We examine, in some detail, the regulation of cell therapies in the U.S. and elsewhere, as well as the political and ethical controversies concerning the creation and use of embryonic stem cells.
We do not cover in this report the and issues of the largely non-profit transfusion industry—red blood cells, platelets, plasma, etc. We also do not consider tissue-engineering therapies that do not include living cells.
METHODOLOGY AND INFORMATION SOURCES
The information reported herein has been gathered from a variety of industry and other sources. The 10K forms and other SEC filings from public companies have been examined along with annual reports, catalogues, press releases, etc.. The World Wide Web is a rich source of information, as almost every commercial concern now has its own web page. Product literature and trade journals have been monitored, including BCC's own Medical Materials Update and Applied Genetics News. Where appropriate, medical literature and scientific literature have served as a research source.
We have also gathered statistical information from the U.S. government, the World Health Organization, and private foundations.
Armed with the industry and statistical information garnered above, market participants were interviewed to fill in the gaps of our understanding.
ANALYST'S CREDENTIALS
The author of this report, Steven Edwards, Ph.D., has a broad background in the biological and health sciences, and is well acquainted with advancing technology. He received his doctorate in Biology from the University of California, San Diego. His thesis work centered on the expression of murine leukemia virus genes, and was then awarded a National Health Institutes postdoctoral Fellowship to study neuroendocrinology at the Salk Institute. Subsequently Dr. Edwards was a Research Associate at La Jolla Cancer Research Foundation (now Burnham Institute) and later an Assistant Professor in the Biochemistry Department of Meharry Medical College in Nashville, TN. There he directed a research laboratory studying transcriptional regulation supported by grants from the American Heart Association and the NIH.
Dr. Edwards is now a medical industry analyst, science writer and editor. He is the editor of two BCC newsletters: Applied Genetics News, and Drug Discovery/Technology News. His journalistic work has also appeared in MIT's Technology Review, Diabetes Forecast, Genetic Engineering News, and other publications.

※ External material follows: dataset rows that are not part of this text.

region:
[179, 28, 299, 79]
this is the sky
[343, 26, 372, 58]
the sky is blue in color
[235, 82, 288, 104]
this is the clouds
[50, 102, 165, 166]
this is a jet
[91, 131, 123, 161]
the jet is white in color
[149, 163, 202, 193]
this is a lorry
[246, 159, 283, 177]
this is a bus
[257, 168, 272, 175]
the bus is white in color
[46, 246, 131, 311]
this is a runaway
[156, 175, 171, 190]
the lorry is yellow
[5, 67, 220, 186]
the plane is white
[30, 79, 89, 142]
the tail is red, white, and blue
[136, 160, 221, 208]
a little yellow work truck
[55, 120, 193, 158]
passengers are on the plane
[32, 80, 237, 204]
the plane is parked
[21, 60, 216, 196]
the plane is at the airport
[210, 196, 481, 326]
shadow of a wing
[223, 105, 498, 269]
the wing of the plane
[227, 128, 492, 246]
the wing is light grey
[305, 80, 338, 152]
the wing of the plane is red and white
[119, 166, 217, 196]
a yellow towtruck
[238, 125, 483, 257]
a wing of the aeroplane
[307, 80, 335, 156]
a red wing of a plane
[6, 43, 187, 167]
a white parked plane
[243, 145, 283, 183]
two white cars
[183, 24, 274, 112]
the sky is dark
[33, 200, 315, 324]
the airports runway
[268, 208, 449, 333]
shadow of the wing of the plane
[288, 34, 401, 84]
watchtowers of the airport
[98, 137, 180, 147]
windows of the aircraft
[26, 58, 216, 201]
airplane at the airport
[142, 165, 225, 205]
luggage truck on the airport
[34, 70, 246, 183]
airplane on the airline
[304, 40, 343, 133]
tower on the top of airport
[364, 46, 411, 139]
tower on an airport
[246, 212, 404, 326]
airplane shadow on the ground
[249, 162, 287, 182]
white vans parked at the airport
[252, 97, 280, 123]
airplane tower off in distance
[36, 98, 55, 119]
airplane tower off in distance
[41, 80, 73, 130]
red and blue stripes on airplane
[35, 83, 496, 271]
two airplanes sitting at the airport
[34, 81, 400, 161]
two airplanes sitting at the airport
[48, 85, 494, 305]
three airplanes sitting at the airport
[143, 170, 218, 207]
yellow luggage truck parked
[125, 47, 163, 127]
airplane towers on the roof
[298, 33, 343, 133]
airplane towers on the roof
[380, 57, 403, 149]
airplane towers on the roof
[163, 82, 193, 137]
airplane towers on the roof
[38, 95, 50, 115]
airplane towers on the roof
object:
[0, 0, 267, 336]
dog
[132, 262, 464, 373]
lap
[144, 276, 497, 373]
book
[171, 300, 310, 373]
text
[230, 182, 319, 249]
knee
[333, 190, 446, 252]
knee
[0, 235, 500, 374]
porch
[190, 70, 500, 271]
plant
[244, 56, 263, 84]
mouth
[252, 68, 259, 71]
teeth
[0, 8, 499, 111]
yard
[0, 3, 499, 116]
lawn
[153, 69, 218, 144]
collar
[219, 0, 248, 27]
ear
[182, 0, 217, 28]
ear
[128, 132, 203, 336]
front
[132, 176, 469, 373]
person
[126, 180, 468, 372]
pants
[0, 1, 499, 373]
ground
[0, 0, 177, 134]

Dr. Edwards was the Project Analyst responsible for the BCC reports B-119 Cell Therapy and Tissue Engineering, Emerging Products (1998), B-127 Microelectronic Medical Implants, Products, Technology and Opportunity (1999) and B-143 Bones and Joints: Drugs, Devices and Regenerative Technologies (2000). He has performed market research on the orthopedics industry for Phaelixe, Inc., a consulting firm from Denver, CO, and consulted for venture capital companies.